[Saved data entries]
☆ ☆ ☆ ☆ ☆ ☆ ☆

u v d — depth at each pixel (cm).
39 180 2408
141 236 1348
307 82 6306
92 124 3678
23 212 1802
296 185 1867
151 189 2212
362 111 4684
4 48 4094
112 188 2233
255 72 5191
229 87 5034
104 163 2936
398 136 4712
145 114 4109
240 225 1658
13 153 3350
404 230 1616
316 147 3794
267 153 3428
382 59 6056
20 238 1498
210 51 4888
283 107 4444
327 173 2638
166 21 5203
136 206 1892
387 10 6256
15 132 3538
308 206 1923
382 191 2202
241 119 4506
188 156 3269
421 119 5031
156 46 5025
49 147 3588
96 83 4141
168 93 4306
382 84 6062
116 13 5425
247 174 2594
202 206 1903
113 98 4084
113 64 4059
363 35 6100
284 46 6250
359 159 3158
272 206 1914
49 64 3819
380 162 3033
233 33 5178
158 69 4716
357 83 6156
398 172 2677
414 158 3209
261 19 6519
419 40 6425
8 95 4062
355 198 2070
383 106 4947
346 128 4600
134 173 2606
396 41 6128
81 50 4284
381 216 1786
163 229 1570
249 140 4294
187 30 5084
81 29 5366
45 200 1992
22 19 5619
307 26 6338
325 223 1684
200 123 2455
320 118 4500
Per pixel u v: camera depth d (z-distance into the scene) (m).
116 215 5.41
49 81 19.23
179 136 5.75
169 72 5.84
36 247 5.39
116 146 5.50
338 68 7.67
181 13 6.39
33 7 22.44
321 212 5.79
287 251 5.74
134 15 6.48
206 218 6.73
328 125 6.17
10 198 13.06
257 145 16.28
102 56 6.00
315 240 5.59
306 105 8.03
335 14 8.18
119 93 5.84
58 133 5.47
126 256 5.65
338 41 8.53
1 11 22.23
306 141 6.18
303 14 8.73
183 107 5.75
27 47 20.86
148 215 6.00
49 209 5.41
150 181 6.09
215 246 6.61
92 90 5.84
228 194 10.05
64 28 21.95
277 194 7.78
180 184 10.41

☆ ☆ ☆ ☆ ☆ ☆ ☆

Exercise instructions:
Which lines of the entries above contain the word "depth"? Copy each of them.

Task output:
u v d — depth at each pixel (cm).
Per pixel u v: camera depth d (z-distance into the scene) (m).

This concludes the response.